Your domicile is Australia because you are an Australian citizen.
Permanent place of abode
It is clear from the case law that a person's permanent place of abode cannot be ascertained by the application of any hard and fast rules. It is a question of fact to be determined in the light of all the circumstances of each case.
The courts have considered a person's 'place of abode' is where they consider 'home'. In R v Hammond (1982) ER 1477, Lord Campbell CJ stated that "a man's residence, where he lives with his family and sleeps at night, is always his place of abode in the full sense of that expression."
A place of abode must exhibit the attributes of a place of residence or a place to live, as contrasted with the overnight, weekly or monthly accommodation of a traveller.
Paragraph 23 of IT 2650 sets out the following factors which are used by the Commissioner in reaching a state of satisfaction as to a taxpayer's permanent place of abode:
· the intended and actual length of the taxpayer's stay in the overseas country
· whether the taxpayer intended to stay in the overseas country only temporarily and then to move on to another country or to return to Australia at some definite point in time
· whether the taxpayer has established a home (in the sense of dwelling place; a house or other shelter that is the fixed residence of a person, a family, or a household), outside Australia
· whether any residence or place of abode exists in Australia or has been abandoned because of the overseas absence
· the duration and continuity of the taxpayer's presence in the overseas country, and
· the durability of association that the person has with a particular place in Australia, that is, maintaining bank accounts in Australia, informing government departments such as the Department of Social Security that he or she is leaving permanently and that family allowance payments should be stopped, place of education of the taxpayer's children, family ties and so on.

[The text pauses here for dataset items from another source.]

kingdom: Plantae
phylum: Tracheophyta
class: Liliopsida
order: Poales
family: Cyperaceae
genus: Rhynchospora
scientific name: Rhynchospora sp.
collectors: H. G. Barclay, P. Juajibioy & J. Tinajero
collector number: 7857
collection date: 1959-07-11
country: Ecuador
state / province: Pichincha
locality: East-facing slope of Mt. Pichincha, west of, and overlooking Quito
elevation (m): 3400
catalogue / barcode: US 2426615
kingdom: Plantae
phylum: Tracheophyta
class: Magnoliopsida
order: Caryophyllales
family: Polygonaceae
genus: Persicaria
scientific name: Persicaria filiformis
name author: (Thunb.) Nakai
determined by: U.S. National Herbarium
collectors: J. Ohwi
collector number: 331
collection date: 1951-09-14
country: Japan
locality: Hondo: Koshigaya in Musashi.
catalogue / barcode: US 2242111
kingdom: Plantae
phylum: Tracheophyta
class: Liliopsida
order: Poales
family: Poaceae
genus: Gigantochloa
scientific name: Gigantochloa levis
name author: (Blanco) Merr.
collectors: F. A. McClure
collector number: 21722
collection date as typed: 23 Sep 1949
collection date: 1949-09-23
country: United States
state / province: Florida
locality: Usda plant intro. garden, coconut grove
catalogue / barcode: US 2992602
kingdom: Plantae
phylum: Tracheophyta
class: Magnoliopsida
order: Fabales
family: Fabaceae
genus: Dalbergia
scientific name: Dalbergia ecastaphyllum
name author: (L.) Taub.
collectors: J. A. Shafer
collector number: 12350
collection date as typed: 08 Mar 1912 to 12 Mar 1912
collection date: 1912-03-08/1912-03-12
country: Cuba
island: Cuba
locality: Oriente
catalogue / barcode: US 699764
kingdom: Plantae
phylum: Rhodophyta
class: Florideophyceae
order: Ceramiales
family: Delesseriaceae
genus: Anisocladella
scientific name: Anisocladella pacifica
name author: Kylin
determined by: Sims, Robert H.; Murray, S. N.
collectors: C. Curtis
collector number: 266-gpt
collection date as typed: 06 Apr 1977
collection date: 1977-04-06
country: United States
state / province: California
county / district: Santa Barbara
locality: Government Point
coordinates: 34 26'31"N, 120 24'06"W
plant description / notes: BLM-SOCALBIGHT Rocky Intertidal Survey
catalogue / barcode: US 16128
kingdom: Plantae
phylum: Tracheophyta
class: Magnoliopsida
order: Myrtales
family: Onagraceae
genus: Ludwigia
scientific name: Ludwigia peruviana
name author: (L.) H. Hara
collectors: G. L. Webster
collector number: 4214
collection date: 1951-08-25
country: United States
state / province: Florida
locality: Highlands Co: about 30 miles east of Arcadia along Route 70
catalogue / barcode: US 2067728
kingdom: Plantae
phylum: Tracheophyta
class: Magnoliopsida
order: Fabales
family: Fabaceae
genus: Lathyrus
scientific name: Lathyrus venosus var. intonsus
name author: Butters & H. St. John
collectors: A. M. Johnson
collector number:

In relation to the weight to be given to each of the above factors, paragraph 24 of IT 2650 states:
The weight to be given to each factor will vary with the individual circumstances of each particular case and no single factor will be decisive… however… greater weight should be given to factors (c), (e) and (f) than to the remaining factors, though these are still, of course, relevant.
In your case, you have stayed in the Departing Country for many years. Your intention to remain was long term as evidenced by your patronage of companion animals and the signing of a lease for a house in the Departing Country. You established a home and garden in the Departing Country. Due to the duration of your stay in the Departing Country, you are not a resident of Australia.
The 183 day test
Under the 183 day test, a person is a resident of Australia if they are actually physically present in Australia for more than 183 days in an income year unless the Commissioner is satisfied that their usual permanent of abode is outside of Australia and they have no intention of taking up residence here.
This test does not apply to you because as discussed above, as we consider that you have a permanent place of abode outside of Australia.
The superannuation test
A person will be considered a resident under the Commonwealth superannuation fund test if they currently contribute to certain superannuation funds for Commonwealth government employees. The eligible funds are funds:
· established under the Superannuation Act 1976 (such as the Commonwealth Superannuation Scheme), or
· established under the Superannuation Act 1990 (such as the Public Sector Superannuation Scheme), or
· the spouse or child under 16 of a person covered by either of the above funds.
In your case, you have never been a Commonwealth government employee and therefore you are not able to contribute to the abovementioned superannuation schemes.
Your residency status
As you do not meet any of the above tests, you are not a resident of Australia for tax purposes.
As you are not a resident of Australia, according to section 6-5 of the ITAA 1997, your assessable income only includes income gained from sources in Australia, and will therefore not include the income you receive from the Departing Country.